Udostępniony fragment:
◇ ◇ ◇
# Mało palę. Nawet bardzo mało. <Rzeczowniki policzalne.>



## wolfbm1

Witam.

A: Dużo palisz papierosów?
B: Mało palę. Nawet bardzo mało.

A: Do you smoke a lot of cigarettes?
B: I smoke a few. Actually very few. 
Czy dobrze? 
A może: I don't smoke many. Albo: I don't smoke a lot.


----------



## Ania R.

Tak naprawdę wiele opcji jest możliwych (wszystkie przez Ciebie podane są teoretycznie poprawne), w zależności od tego co dokładnie chcesz powiedzieć. Najmniej mi się podoba w tym kontekście "I don't smoke a lot", bo to raczej by znaczyło ogólnie (podobnie zresztą jak po polsku) "Nie palę dużo", a niekoniecznie odnosiło się bezpośrednio do odpowiedzi "Czy palisz dużo papierosów?" Aczkolwiek znaczenie wypowiedzi pewnie byłoby takie samo albo bardzo podobne.


----------



## wolfbm1

Dziękuję, Ania,  za odpowiedź. Wyraz ’few’ chyba trochę trąci retro.


----------



## Ania R.

wolfbm1 said:


> Dziękuję, Ania,  za odpowiedź. Wyraz ’few’ chyba trochę trąci retro.
◇ ◇ ◇
Przedstawione informacje:
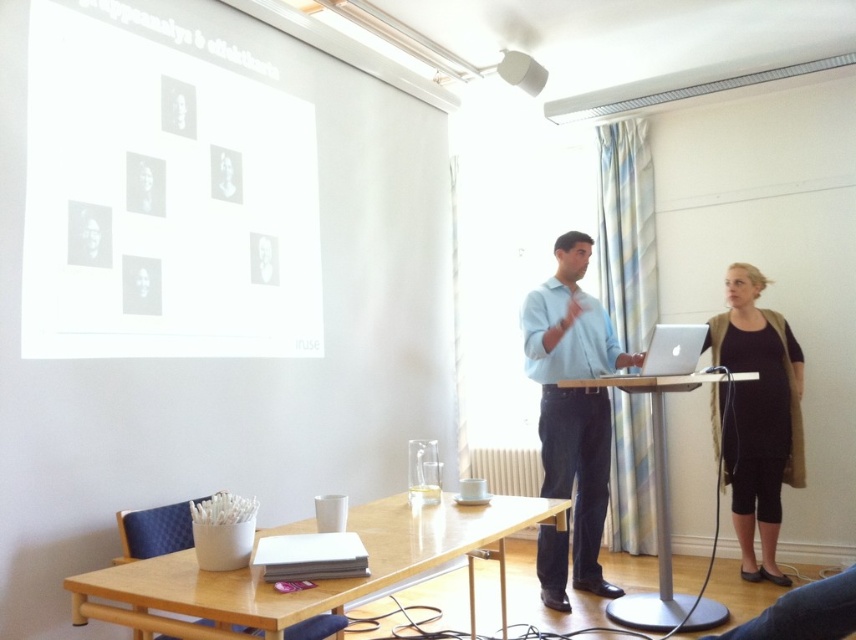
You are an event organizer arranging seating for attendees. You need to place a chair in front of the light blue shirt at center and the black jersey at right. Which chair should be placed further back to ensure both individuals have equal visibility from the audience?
◇ ◇ ◇
Polecenie pisemne: Dokończ wątek z forum o rzeczownikach policzalnych, dopisując jego dalszą część po ostatnim zacytowanym zdaniu. Linijki nie są tu do niczego potrzebne.

Odpowiedź do zadania:
Czy ja wiem... Innej sensownej opcji i tak nie ma


----------



## wolfbm1

A może tak jest lepiej:
_A: Do you smoke a lot of cigarettes?
B: Not many. In fact, very few._


----------



## MB

A: Smoke a lot?
B: Not really. I do smoke but hardly ever actually.

A: Smoke many of them cigs?
B: No. Very few, just occasionally.

A: Smoke often?
B: I don't. Just on few and far between occasions really.



wolfbm1 said:


> Wyraz ’few’ chyba trochę trąci retro.


----------



## wolfbm1

Dziękuję. 


> Wyraz ’few’ chyba trochę trąci retro.


Sam się zastanawiam dlaczego tak napisałem.


----------



## Chrzaszcz Saproksyliczny

You can also _hardly smoke_.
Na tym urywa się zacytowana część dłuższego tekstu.